In the past, Soros has used his keynote Davos address to attack Donald Trump, and he again criticised the US president for his handling of China. There was a risk, Soros said, of a cold war between the world’s two biggest economies turning into a hot one.

The former hedge fund dealer said that in China all “the rapidly expanding information available about a person is going to be consolidated in a centralised database to create a ‘social credit system’.

“Based on that data, people will be evaluated by algorithms that will determine whether they pose a threat to the one-party state. People will then be treated accordingly.”

China, he added, was not the only authoritarian regime in the world, but it was the wealthiest, strongest and most developed in machine learning and AI.

Soros said there was an undeclared struggle between the west and China over governance of the internet. China wanted to dictate rules and procedures that governed the digital economy by dominating the developing world with its new platforms and technologies.
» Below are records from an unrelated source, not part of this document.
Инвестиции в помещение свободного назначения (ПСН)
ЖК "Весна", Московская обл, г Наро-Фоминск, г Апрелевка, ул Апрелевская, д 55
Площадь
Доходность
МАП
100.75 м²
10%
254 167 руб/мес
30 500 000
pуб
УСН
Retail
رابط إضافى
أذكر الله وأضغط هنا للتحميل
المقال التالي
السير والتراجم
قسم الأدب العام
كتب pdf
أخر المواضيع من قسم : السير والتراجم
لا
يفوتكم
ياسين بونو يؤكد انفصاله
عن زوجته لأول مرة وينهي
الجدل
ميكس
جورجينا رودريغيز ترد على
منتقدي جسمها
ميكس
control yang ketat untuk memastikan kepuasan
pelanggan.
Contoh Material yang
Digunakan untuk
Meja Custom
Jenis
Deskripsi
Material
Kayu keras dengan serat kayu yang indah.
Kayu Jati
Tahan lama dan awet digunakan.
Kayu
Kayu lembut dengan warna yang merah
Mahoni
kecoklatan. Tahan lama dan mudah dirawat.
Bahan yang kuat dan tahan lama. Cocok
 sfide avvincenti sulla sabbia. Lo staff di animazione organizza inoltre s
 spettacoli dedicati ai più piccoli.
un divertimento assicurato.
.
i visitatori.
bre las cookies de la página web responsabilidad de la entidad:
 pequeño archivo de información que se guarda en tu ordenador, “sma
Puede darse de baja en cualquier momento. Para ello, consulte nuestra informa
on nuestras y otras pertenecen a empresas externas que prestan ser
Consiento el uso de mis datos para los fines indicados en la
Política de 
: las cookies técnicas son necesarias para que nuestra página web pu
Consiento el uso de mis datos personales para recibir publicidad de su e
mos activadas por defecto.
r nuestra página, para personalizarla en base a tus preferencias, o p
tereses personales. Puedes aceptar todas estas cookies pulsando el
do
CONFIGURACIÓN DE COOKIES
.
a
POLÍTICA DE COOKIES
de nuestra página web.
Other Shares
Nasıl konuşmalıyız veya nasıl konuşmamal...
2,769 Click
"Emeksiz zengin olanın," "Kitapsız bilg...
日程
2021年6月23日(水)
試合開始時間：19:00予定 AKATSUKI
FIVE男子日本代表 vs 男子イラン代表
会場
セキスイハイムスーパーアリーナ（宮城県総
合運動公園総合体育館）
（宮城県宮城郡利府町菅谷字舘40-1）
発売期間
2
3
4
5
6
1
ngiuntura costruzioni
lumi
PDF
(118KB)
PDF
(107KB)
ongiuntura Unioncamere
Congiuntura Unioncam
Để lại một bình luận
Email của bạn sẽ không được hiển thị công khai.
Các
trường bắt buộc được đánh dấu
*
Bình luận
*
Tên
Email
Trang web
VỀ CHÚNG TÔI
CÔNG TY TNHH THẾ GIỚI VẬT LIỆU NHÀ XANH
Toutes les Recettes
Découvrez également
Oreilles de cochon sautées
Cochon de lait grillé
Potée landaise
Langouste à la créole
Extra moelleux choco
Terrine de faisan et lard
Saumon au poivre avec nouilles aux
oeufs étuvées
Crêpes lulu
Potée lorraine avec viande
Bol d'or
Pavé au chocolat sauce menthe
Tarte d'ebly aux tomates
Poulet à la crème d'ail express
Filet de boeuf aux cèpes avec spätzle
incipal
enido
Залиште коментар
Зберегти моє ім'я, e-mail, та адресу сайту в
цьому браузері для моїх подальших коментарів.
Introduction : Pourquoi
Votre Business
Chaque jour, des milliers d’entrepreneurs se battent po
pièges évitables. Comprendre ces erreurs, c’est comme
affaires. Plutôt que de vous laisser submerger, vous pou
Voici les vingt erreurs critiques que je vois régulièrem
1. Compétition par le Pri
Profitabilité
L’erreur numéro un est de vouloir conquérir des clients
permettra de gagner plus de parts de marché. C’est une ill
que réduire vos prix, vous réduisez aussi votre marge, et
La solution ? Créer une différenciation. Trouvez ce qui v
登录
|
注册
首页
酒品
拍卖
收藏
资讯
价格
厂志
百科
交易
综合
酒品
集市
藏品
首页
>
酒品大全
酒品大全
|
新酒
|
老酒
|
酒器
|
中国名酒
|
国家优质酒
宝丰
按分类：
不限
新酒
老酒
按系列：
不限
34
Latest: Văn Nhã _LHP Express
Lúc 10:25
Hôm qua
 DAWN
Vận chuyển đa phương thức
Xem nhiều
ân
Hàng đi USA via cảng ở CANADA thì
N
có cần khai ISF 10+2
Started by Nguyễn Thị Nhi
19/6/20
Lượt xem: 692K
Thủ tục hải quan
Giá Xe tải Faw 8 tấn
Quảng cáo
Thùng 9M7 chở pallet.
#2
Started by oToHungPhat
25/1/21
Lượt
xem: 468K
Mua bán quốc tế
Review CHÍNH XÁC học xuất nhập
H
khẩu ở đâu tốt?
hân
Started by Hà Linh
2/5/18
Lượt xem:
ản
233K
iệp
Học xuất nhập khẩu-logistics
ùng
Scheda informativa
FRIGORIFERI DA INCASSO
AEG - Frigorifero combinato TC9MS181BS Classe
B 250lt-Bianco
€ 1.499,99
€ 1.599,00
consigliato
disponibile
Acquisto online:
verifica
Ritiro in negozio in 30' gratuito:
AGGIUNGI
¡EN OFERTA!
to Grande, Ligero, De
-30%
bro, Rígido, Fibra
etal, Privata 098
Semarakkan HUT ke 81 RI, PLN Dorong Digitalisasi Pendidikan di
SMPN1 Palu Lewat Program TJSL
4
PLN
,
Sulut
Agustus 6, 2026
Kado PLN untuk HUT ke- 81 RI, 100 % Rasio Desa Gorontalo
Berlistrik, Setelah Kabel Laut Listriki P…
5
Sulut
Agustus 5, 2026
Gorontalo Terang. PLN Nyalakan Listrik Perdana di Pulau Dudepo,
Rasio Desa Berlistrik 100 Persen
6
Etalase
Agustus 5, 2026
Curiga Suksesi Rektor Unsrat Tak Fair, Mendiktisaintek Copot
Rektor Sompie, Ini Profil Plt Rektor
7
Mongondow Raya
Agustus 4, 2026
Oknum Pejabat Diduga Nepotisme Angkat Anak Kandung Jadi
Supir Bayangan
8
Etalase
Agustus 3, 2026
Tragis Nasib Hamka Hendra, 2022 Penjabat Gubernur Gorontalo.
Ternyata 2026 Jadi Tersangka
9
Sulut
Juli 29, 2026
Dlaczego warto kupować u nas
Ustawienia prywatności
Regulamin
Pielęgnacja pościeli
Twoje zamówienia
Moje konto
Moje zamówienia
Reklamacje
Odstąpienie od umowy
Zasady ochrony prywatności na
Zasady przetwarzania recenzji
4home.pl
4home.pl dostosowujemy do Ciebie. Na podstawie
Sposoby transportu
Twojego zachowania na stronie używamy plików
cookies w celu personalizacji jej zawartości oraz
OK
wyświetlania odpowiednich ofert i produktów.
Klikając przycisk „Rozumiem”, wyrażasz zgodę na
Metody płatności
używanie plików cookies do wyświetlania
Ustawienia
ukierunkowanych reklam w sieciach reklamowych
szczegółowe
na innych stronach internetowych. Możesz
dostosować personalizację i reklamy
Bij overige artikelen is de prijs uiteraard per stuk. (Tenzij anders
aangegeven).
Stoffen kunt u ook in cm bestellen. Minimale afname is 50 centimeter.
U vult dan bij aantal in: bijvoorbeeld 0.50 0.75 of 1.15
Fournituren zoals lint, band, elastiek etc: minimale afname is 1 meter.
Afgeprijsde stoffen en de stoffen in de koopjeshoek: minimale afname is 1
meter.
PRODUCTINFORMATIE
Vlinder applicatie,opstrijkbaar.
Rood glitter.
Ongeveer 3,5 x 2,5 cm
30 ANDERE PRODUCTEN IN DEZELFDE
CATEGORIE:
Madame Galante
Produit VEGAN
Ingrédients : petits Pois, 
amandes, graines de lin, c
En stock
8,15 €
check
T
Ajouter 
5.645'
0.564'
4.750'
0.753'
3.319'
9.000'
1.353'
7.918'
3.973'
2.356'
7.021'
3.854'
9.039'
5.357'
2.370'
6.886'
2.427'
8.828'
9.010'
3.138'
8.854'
“Last year I still believed that China ought to be more deeply embedded in the institutions of global governance, but since then Xi Jinping’s behaviour has changed my opinion,” he said.

“My present view is that instead of waging a trade war with practically the whole world, the US should focus on China. Instead of letting [the Chinese tech companies] ZTE and Huawei off lightly, it needs to crack down on them.

“If these companies came to dominate the 5G market, they would present an unacceptable security risk for the rest of the world.”

Soros said Trump was taking the wrong approach to China: making concessions to Beijing and declaring victory while renewing his attacks on US allies.

“This is liable to undermine the US policy objective of curbing China’s abuses and excesses. The reality is that we are in a cold war that threatens to turn into a hot one.”